JOB ITEM: Please give every line of the listing below as a numbered list, leaving out blank lines and the pictures.

STORED DATA:
+ + + +
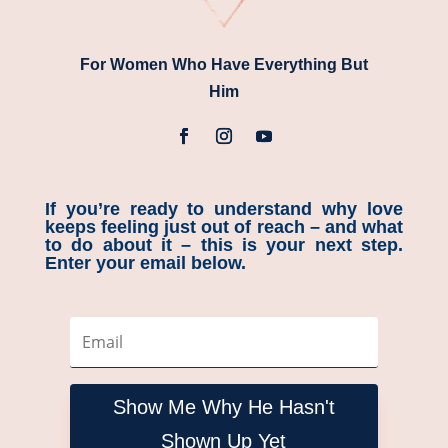
For Women Who Have Everything But
Him
If you’re ready to understand why love
keeps feeling just out of reach – and what
to do about it – this is your next step.
Enter your email below.
Show Me Why He Hasn't
Shown Up Yet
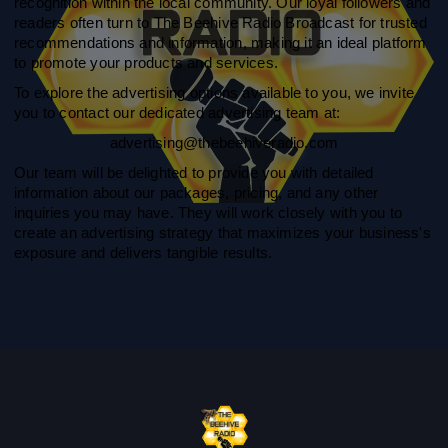
recognition within the local community. Our loyal followers and
readers often turn to The Beehive Radio Broadcast for trusted
recommendations and information, making it an ideal platform
to promote your products and services.
To explore the advertising options available to you, we invite
you to contact our dedicated advertising team at:
advertising@thebeehiveradio.com
Our team will be delighted to provide you with detailed
information about our packages, pricing, and any other
inquiries you may have. They will work closely with you to
create an advertising strategy that maximizes your business's
exposure and delivers tangible results.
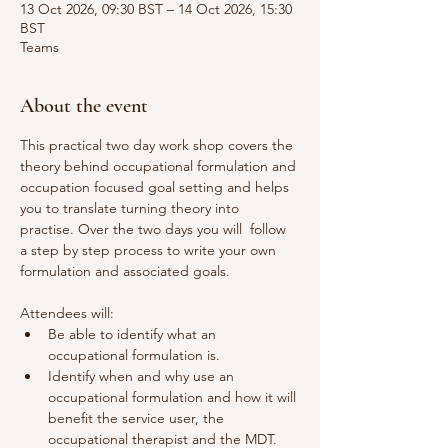
13 Oct 2026, 09:30 BST – 14 Oct 2026, 15:30
BST
Teams
About the event
This practical two day work shop covers the 
theory behind occupational formulation and 
occupation focused goal setting and helps 
you to translate turning theory into 
practise. Over the two days you will  follow 
a step by step process to write your own 
formulation and associated goals. 
Attendees will:
Be able to identify what an 
occupational formulation is.
Identify when and why use an 
occupational formulation and how it will 
benefit the service user, the 
occupational therapist and the MDT.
+ + + +
TASK SOLUTION:
1. For Women Who Have Everything But
2. Him
3. If you’re ready to understand why love
4. keeps feeling just out of reach – and what
5. to do about it – this is your next step.
6. Enter your email below.
7. Show Me Why He Hasn't
8. Shown Up Yet
9. recognition within the local community. Our loyal followers and
10. readers often turn to The Beehive Radio Broadcast for trusted
11. recommendations and information, making it an ideal platform
12. to promote your products and services.
13. To explore the advertising options available to you, we invite
14. you to contact our dedicated advertising team at:
15. advertising@thebeehiveradio.com
16. Our team will be delighted to provide you with detailed
17. information about our packages, pricing, and any other
18. inquiries you may have. They will work closely with you to
19. create an advertising strategy that maximizes your business's
20. exposure and delivers tangible results.
21. 13 Oct 2026, 09:30 BST – 14 Oct 2026, 15:30
22. BST
23. Teams
24. About the event
25. This practical two day work shop covers the 
26. theory behind occupational formulation and 
27. occupation focused goal setting and helps 
28. you to translate turning theory into 
29. practise. Over the two days you will  follow 
30. a step by step process to write your own 
31. formulation and associated goals. 
32. Attendees will:
33. Be able to identify what an 
34. occupational formulation is.
35. Identify when and why use an 
36. occupational formulation and how it will 
37. benefit the service user, the 
38. occupational therapist and the MDT.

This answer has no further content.